• **Assignment 1**
Reproduce the portion of the passage on the eras of American economic development that begins with the words "But then abruptly, precisely" and ends with "Contemporary Era (post-2000)".

The MED/CD that emerged from the Contemporary Era was incredible decentralized, with large numbers of practitioners almost isolated in small non-large city/suburban/central city EDOs, and an increasingly swelling horde of new practitioners/consultants populating incredible, to the point of mind-numbing, number of strategies, sub-strategies-programs-tools, and methodologies.  If one yelled “economic development” in a crowded theatre one was never sure if no one would stand up, or everybody would.

Everybody, it seems was doing ED, but “their ED” was narrow, specialized, expert-rational–and those not in one’s own particular ED cubicle-niche–silo were often not thought of as professional compatriots. In thirty short years, the Classical Era had been relegated to the dustbins of ED history. Symbolically, by the end of the Era–and century–the Y2K potential catastrophe was in the front of our mind as the ball fell in Times Square. Nothing happened except the Internet took over and politics and the American economy of the 21st Century Contemporary Era–and American ED–were playing losing game of catch up in the new economy of innovative disruption, knowledge, and hordes of immigrants. If we had known our history better we would have realized we were close in spirit and plight to our Gilded Age predecessors.

But then abruptly, precisely at midnight December 31st, 1999, it was over. The great Y2K apocalypse yanked American ED from debate, research, and experimentation into the hard real world that is the present-day Contemporary Era

An Intro to the Contemporary Era (post-2000)

(More to Follow in Later Modules)

Transition Era change resembled in many ways the “end-product of our “boiling frog” metaphor. For better or worse, by the turn of the century the dynamic elements of the profession and policy area stabilized into a more or less durable professional/policy system “order”, shocked and “disordered” by the Great Recession, has oozed, drifted, shoved, and simply let itself be pushed to the sidelines–marginalized by great global forces, polarization and partisanship, and multiple cohort generation change–and lots of new immigrants and tons of refugees. In the process ED had become a church “of what’s happening now”, fearlessly confronting an Internet Age, social media, and populism.

The Contemporary Era was bifurcated by the Great Recession, which has as all things seem to do in the Contemporary Era, also passed into the fog of history. Nothing, no issue , topic, or concern seems to stick more than five days since those Recession years.

• **Assignment 2**
Transcribe every one of the stored data entries below, line for line, exactly as they appear.

(Stored data entries)
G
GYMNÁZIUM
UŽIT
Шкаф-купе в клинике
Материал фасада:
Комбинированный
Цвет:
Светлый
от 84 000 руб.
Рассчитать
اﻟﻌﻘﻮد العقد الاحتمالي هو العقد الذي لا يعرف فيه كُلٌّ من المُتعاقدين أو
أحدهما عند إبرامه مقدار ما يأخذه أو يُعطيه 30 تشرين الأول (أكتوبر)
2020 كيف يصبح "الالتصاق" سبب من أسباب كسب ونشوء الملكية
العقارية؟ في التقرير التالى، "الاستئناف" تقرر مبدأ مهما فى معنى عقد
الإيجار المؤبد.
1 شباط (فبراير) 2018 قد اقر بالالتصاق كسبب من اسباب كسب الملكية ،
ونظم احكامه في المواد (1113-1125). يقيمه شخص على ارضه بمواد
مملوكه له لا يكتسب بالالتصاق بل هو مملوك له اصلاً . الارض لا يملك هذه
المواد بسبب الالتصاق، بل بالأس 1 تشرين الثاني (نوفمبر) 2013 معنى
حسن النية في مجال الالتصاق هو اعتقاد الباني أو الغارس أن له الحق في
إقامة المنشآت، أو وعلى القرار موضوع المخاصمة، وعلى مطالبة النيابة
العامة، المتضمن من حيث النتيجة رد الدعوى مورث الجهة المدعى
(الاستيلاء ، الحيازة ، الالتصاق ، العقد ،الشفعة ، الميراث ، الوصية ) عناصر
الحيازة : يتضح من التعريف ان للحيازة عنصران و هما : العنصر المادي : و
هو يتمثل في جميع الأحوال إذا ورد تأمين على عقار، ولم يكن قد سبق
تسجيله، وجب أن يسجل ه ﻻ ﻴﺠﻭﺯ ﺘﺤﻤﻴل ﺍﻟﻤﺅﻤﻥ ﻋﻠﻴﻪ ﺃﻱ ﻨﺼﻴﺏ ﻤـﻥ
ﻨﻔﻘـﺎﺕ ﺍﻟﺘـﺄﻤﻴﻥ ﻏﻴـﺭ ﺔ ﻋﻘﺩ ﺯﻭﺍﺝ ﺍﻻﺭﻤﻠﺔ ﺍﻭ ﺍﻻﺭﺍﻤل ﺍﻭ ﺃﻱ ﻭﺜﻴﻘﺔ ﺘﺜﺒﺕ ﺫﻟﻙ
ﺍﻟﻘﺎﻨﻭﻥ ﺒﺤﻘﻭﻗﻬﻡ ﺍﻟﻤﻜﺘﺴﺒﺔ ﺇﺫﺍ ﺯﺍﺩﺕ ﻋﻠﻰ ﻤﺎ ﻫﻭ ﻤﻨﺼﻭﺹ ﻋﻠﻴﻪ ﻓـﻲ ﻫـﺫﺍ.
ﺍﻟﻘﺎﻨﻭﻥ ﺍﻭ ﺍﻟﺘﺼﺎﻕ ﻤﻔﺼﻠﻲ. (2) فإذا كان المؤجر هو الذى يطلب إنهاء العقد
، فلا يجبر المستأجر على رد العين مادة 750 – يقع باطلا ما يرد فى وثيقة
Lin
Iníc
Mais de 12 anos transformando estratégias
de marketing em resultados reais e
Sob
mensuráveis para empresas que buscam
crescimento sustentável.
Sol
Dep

• **Exercise solution 1**
But then abruptly, precisely at midnight December 31st, 1999, it was over. The great Y2K apocalypse yanked American ED from debate, research, and experimentation into the hard real world that is the present-day Contemporary Era

An Intro to the Contemporary Era (post-2000)

• **Exercise solution 2**
G
GYMNÁZIUM
UŽIT
Шкаф-купе в клинике
Материал фасада:
Комбинированный
Цвет:
Светлый
от 84 000 руб.
Рассчитать
اﻟﻌﻘﻮد العقد الاحتمالي هو العقد الذي لا يعرف فيه كُلٌّ من المُتعاقدين أو
أحدهما عند إبرامه مقدار ما يأخذه أو يُعطيه 30 تشرين الأول (أكتوبر)
2020 كيف يصبح "الالتصاق" سبب من أسباب كسب ونشوء الملكية
العقارية؟ في التقرير التالى، "الاستئناف" تقرر مبدأ مهما فى معنى عقد
الإيجار المؤبد.
1 شباط (فبراير) 2018 قد اقر بالالتصاق كسبب من اسباب كسب الملكية ،
ونظم احكامه في المواد (1113-1125). يقيمه شخص على ارضه بمواد
مملوكه له لا يكتسب بالالتصاق بل هو مملوك له اصلاً . الارض لا يملك هذه
المواد بسبب الالتصاق، بل بالأس 1 تشرين الثاني (نوفمبر) 2013 معنى
حسن النية في مجال الالتصاق هو اعتقاد الباني أو الغارس أن له الحق في
إقامة المنشآت، أو وعلى القرار موضوع المخاصمة، وعلى مطالبة النيابة
العامة، المتضمن من حيث النتيجة رد الدعوى مورث الجهة المدعى
(الاستيلاء ، الحيازة ، الالتصاق ، العقد ،الشفعة ، الميراث ، الوصية ) عناصر
الحيازة : يتضح من التعريف ان للحيازة عنصران و هما : العنصر المادي : و
هو يتمثل في جميع الأحوال إذا ورد تأمين على عقار، ولم يكن قد سبق
تسجيله، وجب أن يسجل ه ﻻ ﻴﺠﻭﺯ ﺘﺤﻤﻴل ﺍﻟﻤﺅﻤﻥ ﻋﻠﻴﻪ ﺃﻱ ﻨﺼﻴﺏ ﻤـﻥ
ﻨﻔﻘـﺎﺕ ﺍﻟﺘـﺄﻤﻴﻥ ﻏﻴـﺭ ﺔ ﻋﻘﺩ ﺯﻭﺍﺝ ﺍﻻﺭﻤﻠﺔ ﺍﻭ ﺍﻻﺭﺍﻤل ﺍﻭ ﺃﻱ ﻭﺜﻴﻘﺔ ﺘﺜﺒﺕ ﺫﻟﻙ
ﺍﻟﻘﺎﻨﻭﻥ ﺒﺤﻘﻭﻗﻬﻡ ﺍﻟﻤﻜﺘﺴﺒﺔ ﺇﺫﺍ ﺯﺍﺩﺕ ﻋﻠﻰ ﻤﺎ ﻫﻭ ﻤﻨﺼﻭﺹ ﻋﻠﻴﻪ ﻓـﻲ ﻫـﺫﺍ.
ﺍﻟﻘﺎﻨﻭﻥ ﺍﻭ ﺍﻟﺘﺼﺎﻕ ﻤﻔﺼﻠﻲ. (2) فإذا كان المؤجر هو الذى يطلب إنهاء العقد
، فلا يجبر المستأجر على رد العين مادة 750 – يقع باطلا ما يرد فى وثيقة
Lin
Iníc
Mais de 12 anos transformando estratégias
de marketing em resultados reais e
Sob
mensuráveis para empresas que buscam
crescimento sustentável.
Sol
Dep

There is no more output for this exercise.